Domenica 23 giugno 2024 - V Dopo Pentecoste


Nei nostri giorni per essere qualcuno sembra che devi avere tanti titoli, tante riconoscenze, diplomi, studi vari. Devi avere insomma delle competenze se vuoi essere qualcuno, qualcuno che sa stare al mondo, che sa viverlo. Per essere qualcuno, inoltre, bisogna immaginarsi una vera e autentica carriera, cercare aspirazioni, tendere sempre a puntare in alto. Tutto bisogna cercare di fare per essere qualcuno.

Il padre delle tre fedi monoteiste, però, sembra smentire l’idea del nostro tempo. Abram, un uomo di novant’anni circa, chiamato da Dio a essere padre di molti popoli, alla fine era un anziano, uno scarto per il nostro tempo. Perchè Dio allora lo ha scelto, perchè Dio gli ha dato un incarico così gravoso, alla sua veneranda età? Perchè Abram ha accettato la sua storia, non sta davanti a Dio con pretese, con richieste fuori luogo. Sta davanti a Dio con la sua storia, con la sua piccola storia, sapendo che la sua vita è nelle mani di Dio. Abram è diventato Abramo, Sarai è diventata Sara perchè alla fine questa coppia ha accolto pienamente la sua storia, fatta anche di ferite, ma l’hanno accolta non piangendosi addosso, ma fidandosi e affidandosi a Dio. Ed è in questa fiducia piena a Dio che Abramo e Sara diventeranno non semplicemente genitori di Isacco, ma segno di quella umanità che desidera camminare nella luce di Dio, in quella piena fiducia nel legame con Lui. Fiducia nel legame con Lui che viene espresso dal segno della circoncisione, segno di come la fecondità del popolo è e sta nel rapporto con Dio.
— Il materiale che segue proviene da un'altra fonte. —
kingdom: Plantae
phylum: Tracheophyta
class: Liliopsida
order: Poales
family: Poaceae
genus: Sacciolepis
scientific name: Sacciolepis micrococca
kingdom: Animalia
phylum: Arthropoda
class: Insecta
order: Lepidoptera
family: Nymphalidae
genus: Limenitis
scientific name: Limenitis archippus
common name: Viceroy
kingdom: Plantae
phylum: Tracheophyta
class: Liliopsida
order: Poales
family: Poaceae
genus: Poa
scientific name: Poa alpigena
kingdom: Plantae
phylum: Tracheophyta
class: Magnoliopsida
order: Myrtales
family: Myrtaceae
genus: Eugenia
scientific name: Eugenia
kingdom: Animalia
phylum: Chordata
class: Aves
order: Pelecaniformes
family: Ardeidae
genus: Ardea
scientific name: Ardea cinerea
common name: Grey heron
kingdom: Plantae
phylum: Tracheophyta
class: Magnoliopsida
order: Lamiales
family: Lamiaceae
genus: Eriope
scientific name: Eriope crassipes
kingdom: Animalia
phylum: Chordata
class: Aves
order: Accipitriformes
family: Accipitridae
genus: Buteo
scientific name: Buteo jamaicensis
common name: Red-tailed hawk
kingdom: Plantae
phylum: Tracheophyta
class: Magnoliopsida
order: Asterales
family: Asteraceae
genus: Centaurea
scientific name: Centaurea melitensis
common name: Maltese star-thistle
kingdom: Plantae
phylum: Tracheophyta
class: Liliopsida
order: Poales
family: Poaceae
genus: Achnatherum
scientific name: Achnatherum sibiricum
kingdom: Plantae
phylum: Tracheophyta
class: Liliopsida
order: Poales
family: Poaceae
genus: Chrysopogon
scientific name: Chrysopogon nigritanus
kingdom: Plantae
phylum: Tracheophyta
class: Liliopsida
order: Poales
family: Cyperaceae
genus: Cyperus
Il Vangelo indica le oscurità che si possono presentare nell’accogliere questo rapporto con Dio. Dal far finta di niente, al riconoscere la potenza dei segni, ma poi rimanere nel quieto vivere, nella assoluta pace, per non compromettersi. Oggi come allora l’umanità continua a vivere il raffreddamento del cuore, il non giocarsi pienamente in questo rapporto con Dio, rapporto filiale in Gesù, il figlio di Dio. E il non giocarsi nella figliolanza di Gesù implica come conseguenza la piena disumanità di oggi e di allora, la disumanità dell’uomo che si crede superiore a tutto, che pretende di decidere le sorti del mondo senza guardare all’uomo.

Il discepolo di Gesù, invece, nell’accogliere la sua storia, gioca pienamente la sua vita nella continua ricerca del volto di Gesù e in quel volto del volto del Padre che invita sempre, nel pieno rispetto della nostra libertà, a vivere un passo di vita e non di morte.

Ci vuole quindi un cuore che cerca il volto del Signore, un cuore che desidera accogliere la sua presenza, un cuore che sappia riconoscere che accogliere Gesù vuol dire accogliere una strada piena di vita, strada di pienezza della nostra umanità, strada di vita per tutti. E nell’accogliere la sua Vita accogliamo la nostra e, nella nostra, la storia di chi ci ha preceduto. Questo è il vero passo che ci rende uomini, che ci rende figli, questa è la vera ricerca che ci può rendere un qualcuno. Non un divo, un vip, ma un santo, cioè un uomo e una donna che accolgono il bene di Gesù nella propria vita e la donano a quanti incontrano con originalità, con creatività, con quel desiderio di veder risplendere la luce che suo Volto, volto di amore, volto di misericordia, volto che ama senza chiedere nulla, ma desiderando solo una cosa: la pienezza della tua vita, la pienezza della nostra umanità!